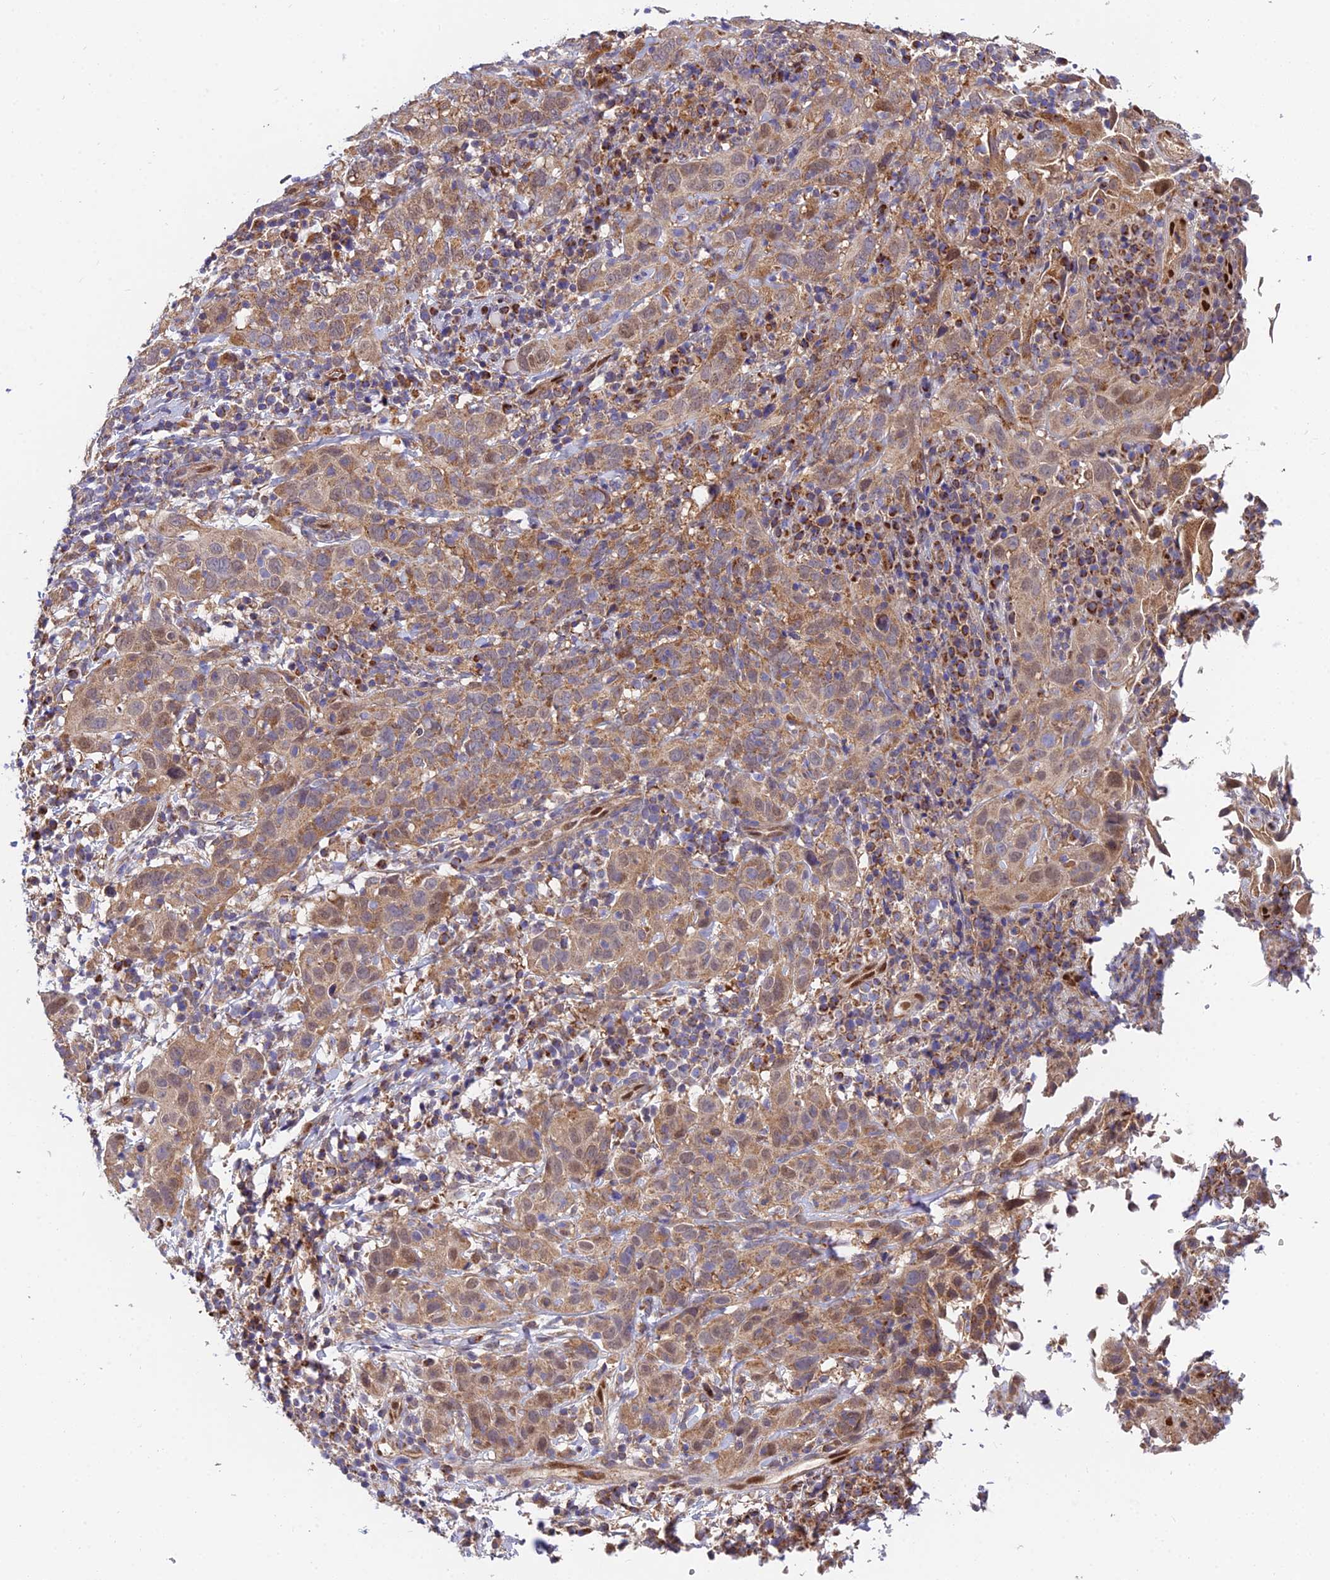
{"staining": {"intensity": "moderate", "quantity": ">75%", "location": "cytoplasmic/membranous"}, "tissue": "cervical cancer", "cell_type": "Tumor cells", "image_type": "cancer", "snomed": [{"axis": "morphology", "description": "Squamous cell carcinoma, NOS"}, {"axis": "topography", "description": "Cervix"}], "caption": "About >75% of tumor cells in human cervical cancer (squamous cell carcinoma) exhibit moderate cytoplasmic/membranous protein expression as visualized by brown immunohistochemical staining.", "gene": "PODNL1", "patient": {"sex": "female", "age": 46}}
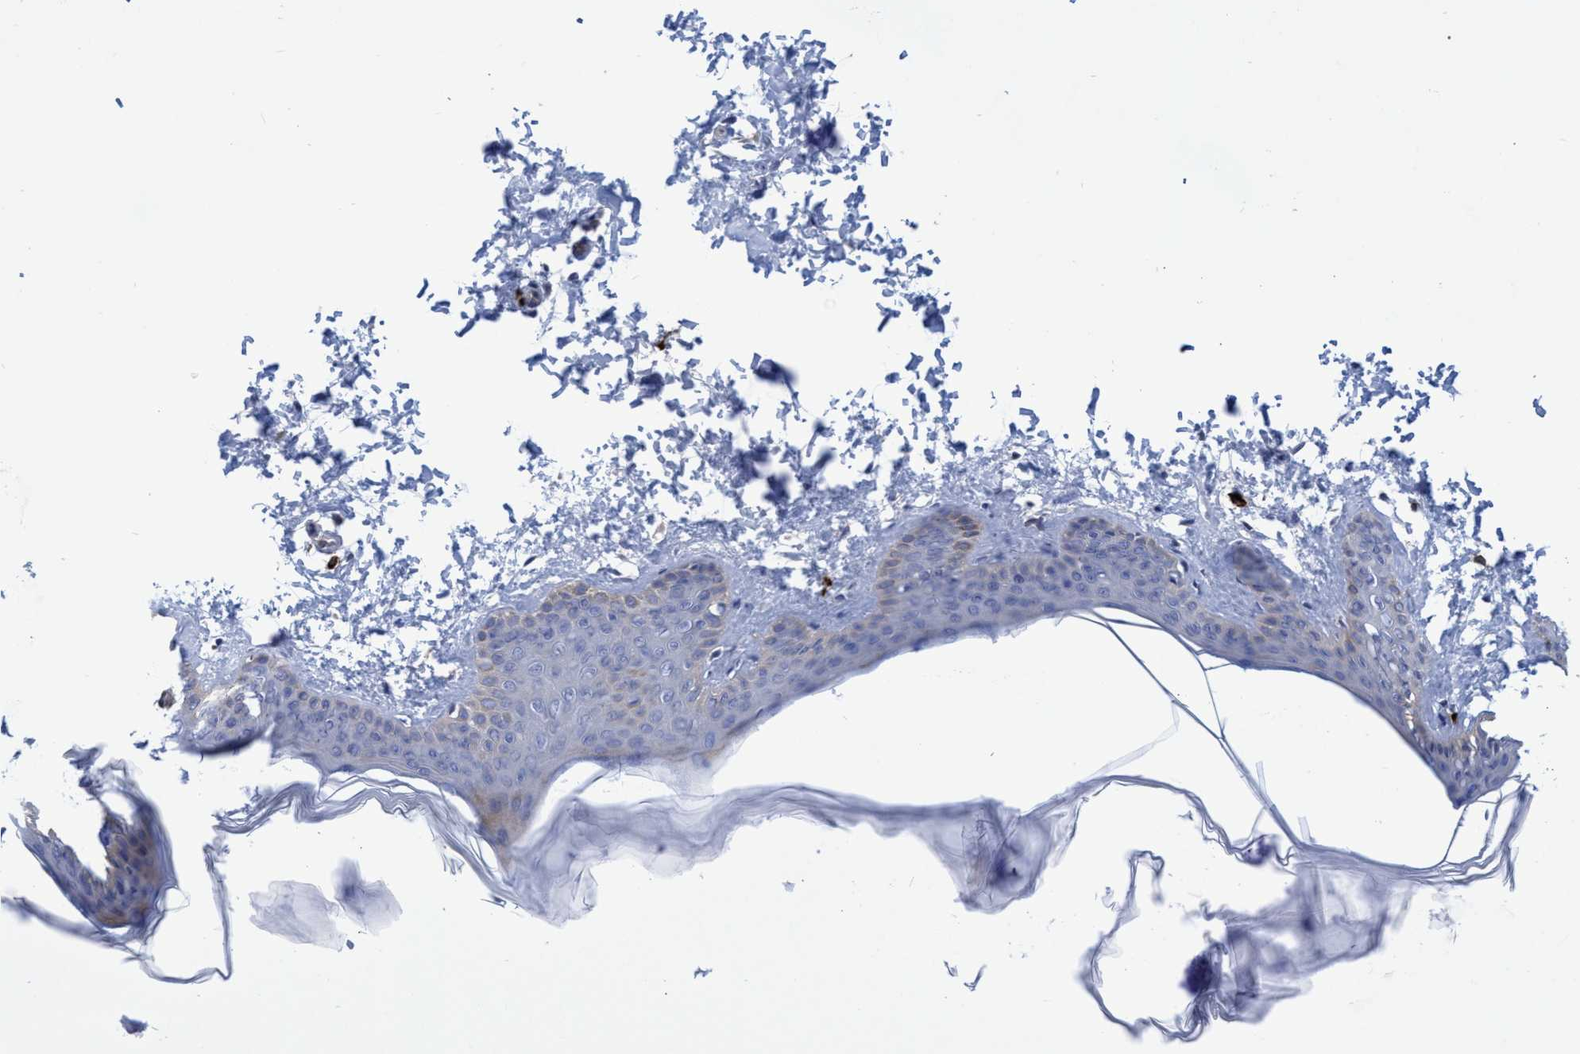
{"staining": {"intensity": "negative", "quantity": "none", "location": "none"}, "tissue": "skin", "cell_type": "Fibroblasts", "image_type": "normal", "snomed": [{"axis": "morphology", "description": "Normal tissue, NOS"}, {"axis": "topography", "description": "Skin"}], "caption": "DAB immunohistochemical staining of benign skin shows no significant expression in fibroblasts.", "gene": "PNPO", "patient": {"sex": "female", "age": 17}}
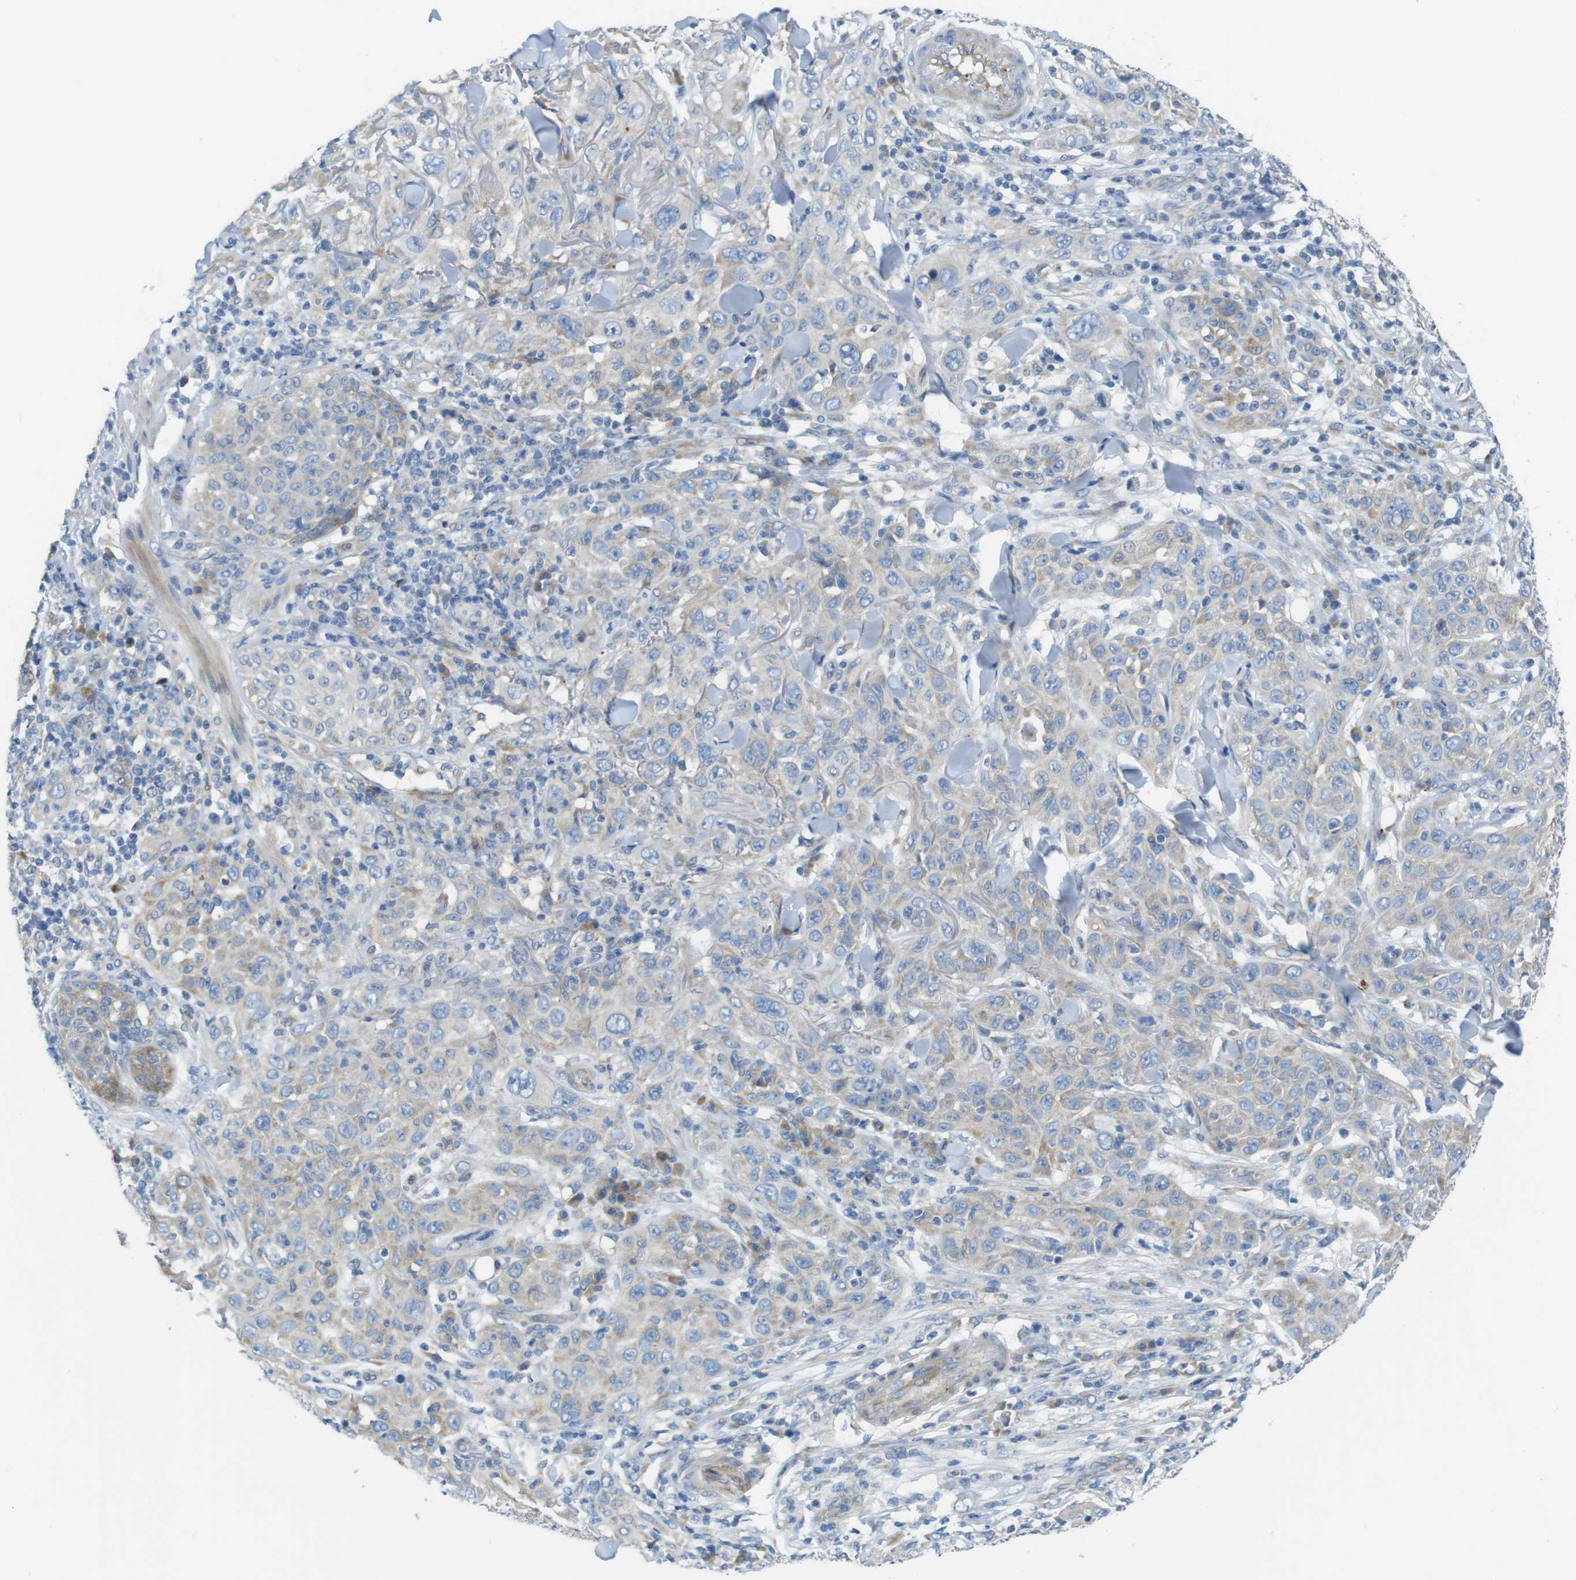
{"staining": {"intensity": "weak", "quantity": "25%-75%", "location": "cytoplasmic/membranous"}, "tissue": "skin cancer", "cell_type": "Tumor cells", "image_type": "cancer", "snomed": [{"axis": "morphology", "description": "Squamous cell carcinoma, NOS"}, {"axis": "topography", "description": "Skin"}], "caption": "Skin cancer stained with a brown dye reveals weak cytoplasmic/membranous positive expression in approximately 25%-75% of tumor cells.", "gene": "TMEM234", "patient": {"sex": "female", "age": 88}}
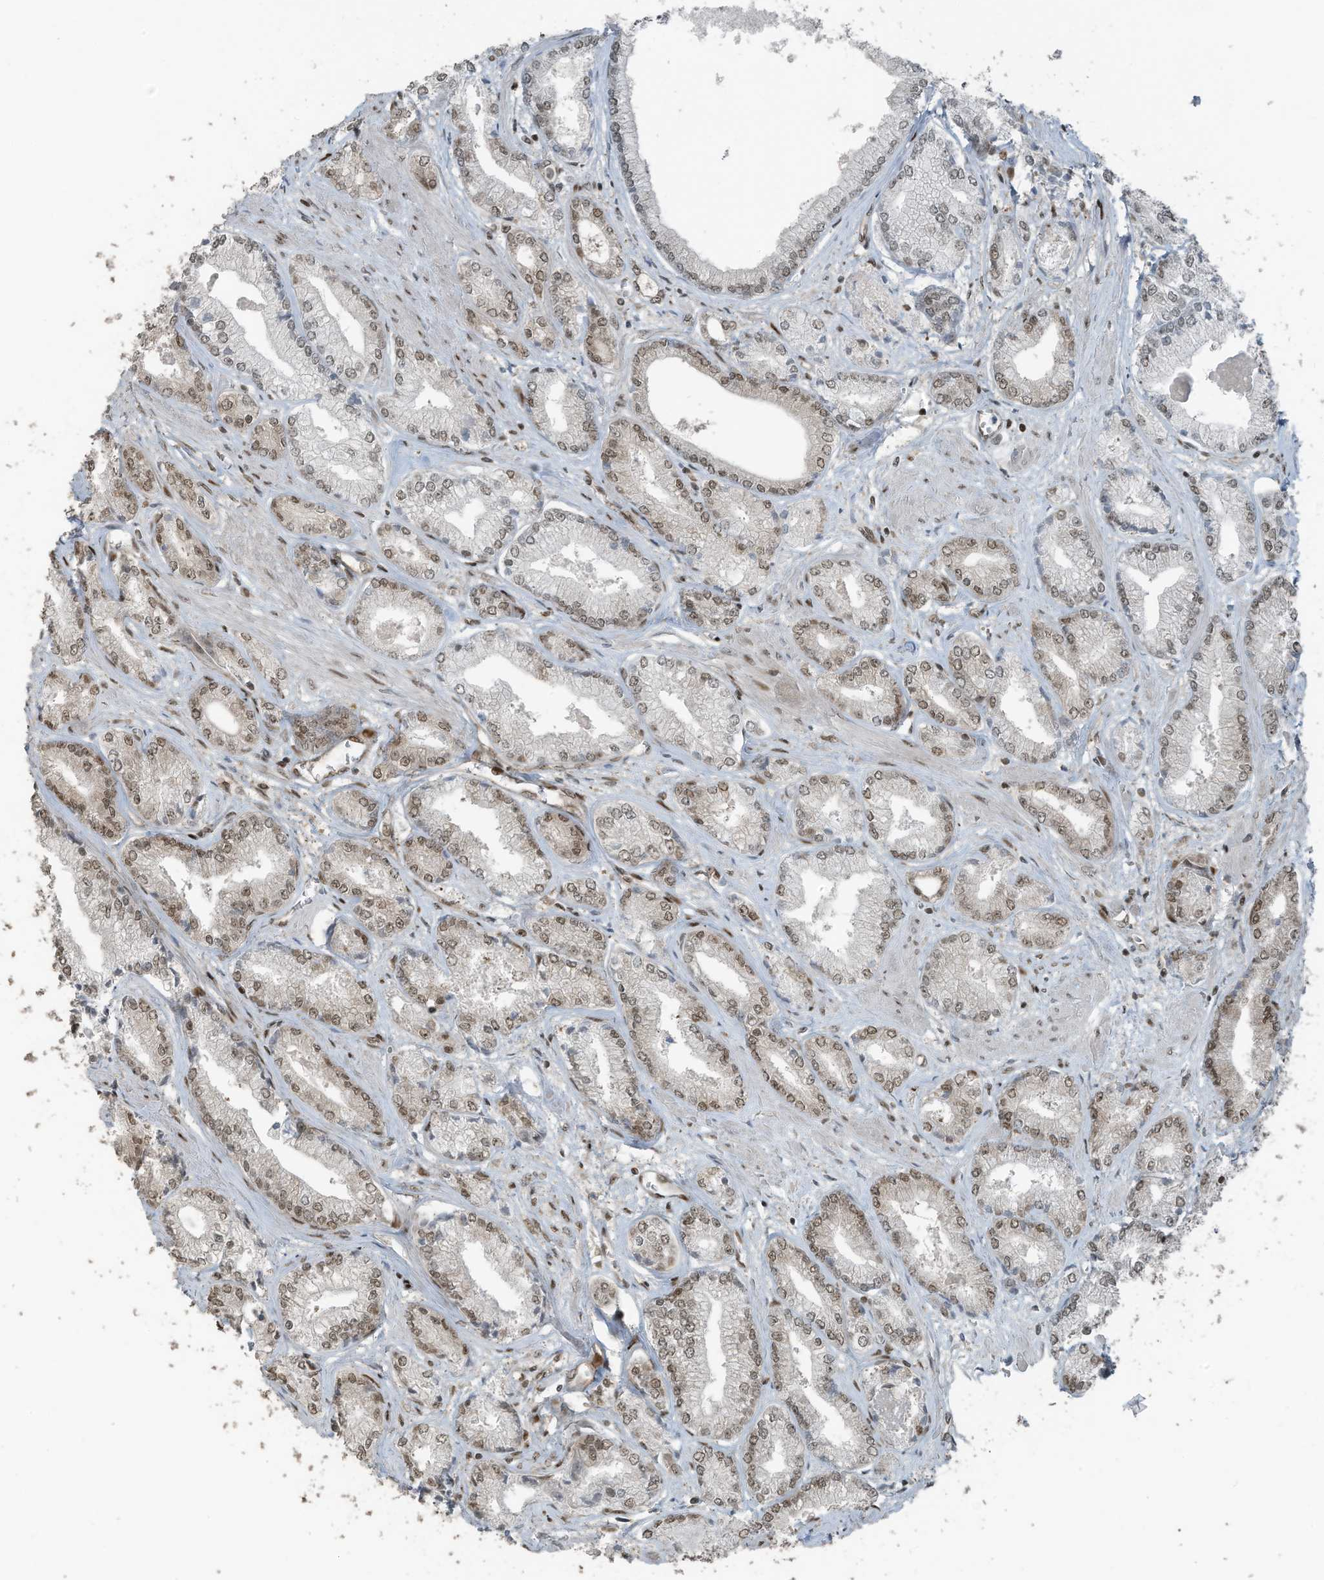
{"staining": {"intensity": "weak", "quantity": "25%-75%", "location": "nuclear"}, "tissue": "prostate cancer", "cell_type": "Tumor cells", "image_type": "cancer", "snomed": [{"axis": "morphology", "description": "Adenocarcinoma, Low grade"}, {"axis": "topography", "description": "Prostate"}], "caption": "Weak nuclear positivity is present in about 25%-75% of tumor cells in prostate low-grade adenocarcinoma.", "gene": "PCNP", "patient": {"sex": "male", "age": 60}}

**WHAT NEEDS TO BE DONE**
Write out each line of the data that holds the string "skin".

**ANSWER SPACE**
{"staining": {"intensity": "negative", "quantity": "none", "location": "none"}, "tissue": "skin", "cell_type": "Fibroblasts", "image_type": "normal", "snomed": [{"axis": "morphology", "description": "Normal tissue, NOS"}, {"axis": "topography", "description": "Skin"}], "caption": "DAB immunohistochemical staining of benign skin shows no significant expression in fibroblasts.", "gene": "PNPO", "patient": {"sex": "female", "age": 17}}
{"staining": {"intensity": "weak", "quantity": "25%-75%", "location": "cytoplasmic/membranous"}, "tissue": "skin cancer", "cell_type": "Tumor cells", "image_type": "cancer", "snomed": [{"axis": "morphology", "description": "Squamous cell carcinoma, NOS"}, {"axis": "topography", "description": "Skin"}], "caption": "Skin cancer stained with a brown dye reveals weak cytoplasmic/membranous positive expression in approximately 25%-75% of tumor cells.", "gene": "TMEM234", "patient": {"sex": "female", "age": 88}}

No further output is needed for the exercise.